Regularly use your site from a realistic net connection. Convincing the web developers on my project to use a "slow proxy" that simulates bad DSL in New Zealand (768Kbit down, 128Kbit up, 250ms RTT, 1% packet loss) rather than the gig ethernet a few milliseconds from the servers in the U.S. was a huge win. We found and fixed a number of usability and functional problems very quickly.
To implement the slow proxy, I used the netem and HTB kernel modules available in the Linux 2.6 kernel, both of which are set up with the tc command line tool. These offer the most accurate simulation I could find, but are definitely not for the faint of heart. I've not used them, but supposedly Tamper Data for Firefox, Fiddler for Windows, and Charles for OSX can all rate-limit and are probably easier to set up, but they may not simulate latency properly.
Use Firebug for Firefox from a realistic net connection to see a graphical timeline of what it is doing during a page load. This shows where Firefox has to wait for one HTTP request to complete before starting the next one and how page load time increases with each object loaded. YSlow extends Firebug to offer tips on how to improve your site's performance.
The Safari team offers a tip on a hidden feature in their browser that offers some timing data too.
Or if you are familiar with the HTTP protocol and TCP/IP at the packet level, you can watch what is going on using tcpdump, ngrep, or ethereal. These tools are indispensable for all sorts of network debugging.

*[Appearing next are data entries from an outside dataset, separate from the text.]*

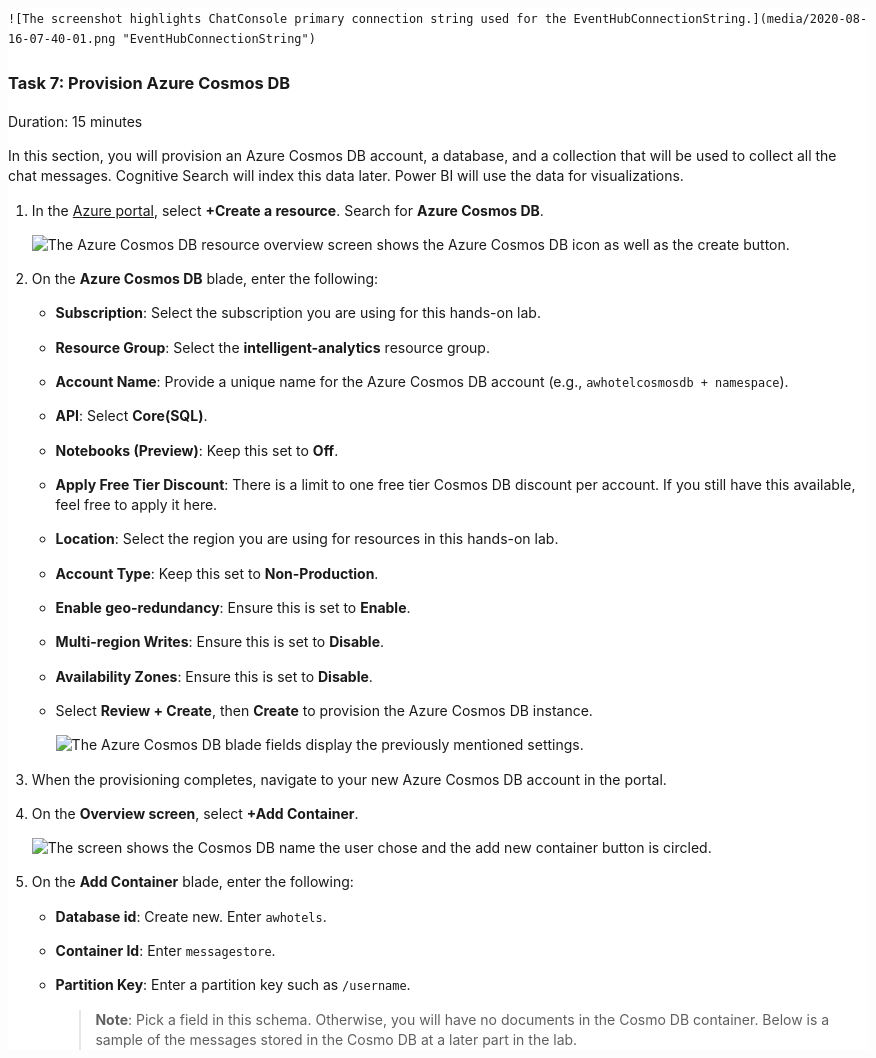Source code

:     ![The screenshot highlights ChatConsole primary connection string used for the EventHubConnectionString.](media/2020-08-16-07-40-01.png "EventHubConnectionString")

### Task 7: Provision Azure Cosmos DB

Duration: 15 minutes

In this section, you will provision an Azure Cosmos DB account, a database, and a collection that will be used to collect all the chat messages. Cognitive Search will index this data later. Power BI will use the data for visualizations.

1. In the [Azure portal](https://portal.azure.com), select **+Create a resource**.  Search for **Azure Cosmos DB**.

    ![The Azure Cosmos DB resource overview screen shows the Azure Cosmos DB icon as well as the create button.](media/2019-11-13-15-27-32.png "Create the Azure Cosmos DB")

2. On the **Azure Cosmos DB** blade, enter the following:

    - **Subscription**: Select the subscription you are using for this hands-on lab.

    - **Resource Group**: Select the **intelligent-analytics** resource group.

    - **Account Name**: Provide a unique name for the Azure Cosmos DB account (e.g., `awhotelcosmosdb + namespace`).

    - **API**: Select **Core(SQL)**.

    - **Notebooks (Preview)**: Keep this set to **Off**.

    - **Apply Free Tier Discount**: There is a limit to one free tier Cosmos DB discount per account. If you still have this available, feel free to apply it here.

    - **Location**: Select the region you are using for resources in this hands-on lab.

    - **Account Type**: Keep this set to **Non-Production**.
  
    - **Enable geo-redundancy**: Ensure this is set to **Enable**.

    - **Multi-region Writes**: Ensure this is set to **Disable**.

    - **Availability Zones**: Ensure this is set to **Disable**.

    - Select **Review + Create**, then **Create** to provision the Azure Cosmos DB instance.

      ![The Azure Cosmos DB blade fields display the previously mentioned settings.](media/image43.png "Azure Cosmos DB blade")

3. When the provisioning completes, navigate to your new Azure Cosmos DB account in the portal.

4. On the **Overview screen**, select **+Add Container**.

    ![The screen shows the Cosmos DB name the user chose and the add new container button is circled.](media/2019-11-13-16-10-38.png "Add New Container")

5. On the **Add Container** blade, enter the following:

    - **Database id**: Create new. Enter `awhotels`.

    - **Container Id**: Enter `messagestore`.

    - **Partition Key**: Enter a partition key such as `/username`.

        > **Note**: Pick a field in this schema.  Otherwise, you will have no documents in the Cosmo DB container. Below is a sample of the messages stored in the Cosmo DB at a later part in the lab.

Try benchmarking common pages on your site from a local network with ab, which comes with the Apache webserver. If your server is taking longer than 5 or 10 milliseconds to generate a page, you should make sure you have a good understanding of where it is spending its time.

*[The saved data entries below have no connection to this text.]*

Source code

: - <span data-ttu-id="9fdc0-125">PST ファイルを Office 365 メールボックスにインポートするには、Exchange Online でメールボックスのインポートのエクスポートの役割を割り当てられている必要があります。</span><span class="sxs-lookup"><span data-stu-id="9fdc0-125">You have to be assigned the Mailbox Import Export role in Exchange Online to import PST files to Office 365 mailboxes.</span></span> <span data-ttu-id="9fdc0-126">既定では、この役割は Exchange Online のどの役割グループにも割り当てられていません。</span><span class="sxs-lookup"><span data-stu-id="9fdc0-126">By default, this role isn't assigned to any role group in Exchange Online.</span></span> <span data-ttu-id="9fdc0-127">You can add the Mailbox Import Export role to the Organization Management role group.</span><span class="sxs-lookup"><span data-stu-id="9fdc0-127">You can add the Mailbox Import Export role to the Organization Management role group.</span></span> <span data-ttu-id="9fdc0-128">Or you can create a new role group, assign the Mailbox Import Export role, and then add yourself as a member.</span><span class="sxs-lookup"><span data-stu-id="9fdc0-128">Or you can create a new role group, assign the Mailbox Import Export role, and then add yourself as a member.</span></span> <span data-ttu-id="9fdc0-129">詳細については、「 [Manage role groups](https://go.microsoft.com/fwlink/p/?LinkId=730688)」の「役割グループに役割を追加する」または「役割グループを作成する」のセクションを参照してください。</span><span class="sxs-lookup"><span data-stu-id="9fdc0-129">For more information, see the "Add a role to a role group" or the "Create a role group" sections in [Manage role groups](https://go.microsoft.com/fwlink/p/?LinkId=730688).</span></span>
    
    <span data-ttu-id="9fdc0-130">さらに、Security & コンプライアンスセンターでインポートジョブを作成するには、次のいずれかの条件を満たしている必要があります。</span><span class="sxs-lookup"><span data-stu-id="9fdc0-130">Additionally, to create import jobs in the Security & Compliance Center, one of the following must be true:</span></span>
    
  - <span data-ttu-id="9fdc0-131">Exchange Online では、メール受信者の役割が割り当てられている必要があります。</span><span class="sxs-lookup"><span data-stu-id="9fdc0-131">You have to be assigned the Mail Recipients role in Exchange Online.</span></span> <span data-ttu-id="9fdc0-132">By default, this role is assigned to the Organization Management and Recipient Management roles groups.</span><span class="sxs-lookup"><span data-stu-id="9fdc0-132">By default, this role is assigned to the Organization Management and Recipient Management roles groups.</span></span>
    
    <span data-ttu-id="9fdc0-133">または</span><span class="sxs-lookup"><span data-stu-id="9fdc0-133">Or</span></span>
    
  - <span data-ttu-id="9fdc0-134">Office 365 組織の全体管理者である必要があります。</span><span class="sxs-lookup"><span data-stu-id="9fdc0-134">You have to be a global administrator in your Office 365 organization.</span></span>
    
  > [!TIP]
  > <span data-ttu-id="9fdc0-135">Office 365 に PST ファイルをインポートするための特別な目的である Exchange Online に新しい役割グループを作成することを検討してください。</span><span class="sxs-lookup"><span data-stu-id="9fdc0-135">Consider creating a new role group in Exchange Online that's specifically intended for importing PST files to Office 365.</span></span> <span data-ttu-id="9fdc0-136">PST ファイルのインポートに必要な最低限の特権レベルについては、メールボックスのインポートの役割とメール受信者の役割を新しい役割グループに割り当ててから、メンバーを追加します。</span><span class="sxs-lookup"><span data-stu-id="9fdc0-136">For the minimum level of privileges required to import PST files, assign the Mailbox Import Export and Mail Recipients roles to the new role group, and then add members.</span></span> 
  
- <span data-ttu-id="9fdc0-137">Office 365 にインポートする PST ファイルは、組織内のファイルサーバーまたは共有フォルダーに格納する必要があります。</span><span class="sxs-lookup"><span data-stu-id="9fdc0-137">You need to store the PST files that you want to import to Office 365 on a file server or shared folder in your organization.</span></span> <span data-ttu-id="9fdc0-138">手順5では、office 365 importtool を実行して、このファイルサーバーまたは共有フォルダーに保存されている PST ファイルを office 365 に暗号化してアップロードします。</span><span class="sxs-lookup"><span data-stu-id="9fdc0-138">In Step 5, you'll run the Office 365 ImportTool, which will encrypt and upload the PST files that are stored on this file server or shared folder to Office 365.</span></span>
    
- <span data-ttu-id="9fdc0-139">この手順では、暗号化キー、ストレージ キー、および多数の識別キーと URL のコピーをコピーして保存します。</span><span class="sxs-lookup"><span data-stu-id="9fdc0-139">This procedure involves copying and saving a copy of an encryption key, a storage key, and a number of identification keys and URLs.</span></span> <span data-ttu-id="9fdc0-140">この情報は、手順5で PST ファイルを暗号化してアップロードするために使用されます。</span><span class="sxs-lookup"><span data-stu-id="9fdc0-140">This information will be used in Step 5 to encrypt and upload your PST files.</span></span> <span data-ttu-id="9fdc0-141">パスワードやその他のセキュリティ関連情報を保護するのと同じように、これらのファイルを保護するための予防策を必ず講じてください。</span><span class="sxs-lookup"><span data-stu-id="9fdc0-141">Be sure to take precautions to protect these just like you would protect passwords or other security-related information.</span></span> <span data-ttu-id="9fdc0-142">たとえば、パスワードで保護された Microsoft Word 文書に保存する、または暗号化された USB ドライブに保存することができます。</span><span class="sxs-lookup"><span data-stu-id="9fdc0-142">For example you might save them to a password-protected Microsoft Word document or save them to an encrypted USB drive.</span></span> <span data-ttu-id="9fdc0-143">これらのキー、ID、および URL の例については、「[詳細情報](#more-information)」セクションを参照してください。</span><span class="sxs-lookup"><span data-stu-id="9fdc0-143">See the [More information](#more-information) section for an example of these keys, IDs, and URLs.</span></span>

If your latencies are high and your webserver process (or CGI if you are using that) is eating a lot of CPU during this test, it is often a result of using a scripting language that needs to recompile your scripts with every request. Software like eAccelerator for PHP, mod_perl for perl, mod_python for python, etc can cache your scripts in a compiled state, dramatically speeding up your site. Beyond that, look at finding a profiler for your language that can tell you where you are spending your CPU. If you improve that, your pages will load faster and you'll be able to handle more traffic with fewer machines.
If your site relies on doing a lot of database work or some other time-consuming task to generate the page, consider adding server-side caching of the slow operation. Most people start with writing a cache to local memory or local disk, but that starts to fall down if you expand to more than a few web server machines. Look into using memcached, which essentially creates an extremely fast shared cache that's the combined size of the spare RAM you give it off of all of your machines. It has clients available in most common languages.
(Optional) Petition browser vendors to turn on HTTP pipelining by default on new browsers. Doing so will remove some of the need for these tricks and make much of the web feel much faster for the average user. (Firefox has this disabled supposedly because some proxies, some load balancers, and some versions of IIS choke on pipelined requests. But Opera has found sufficient workarounds to enable pipelining by default. Why can't other browsers do similarly?)
The above list covers improving the speed of communication between browser and server and can be applied generally to many sites, regardless of what web server software they use or what language the code behind your site is written in. There is, unfortunately, a lot that isn't covered.
While the tips above are intended to improve your page load times, a side benefit of many of them is a reduction in server bandwidth and CPU needed for the average page view. Reducing your costs while improving your user experience seems it should be worth spending some time on.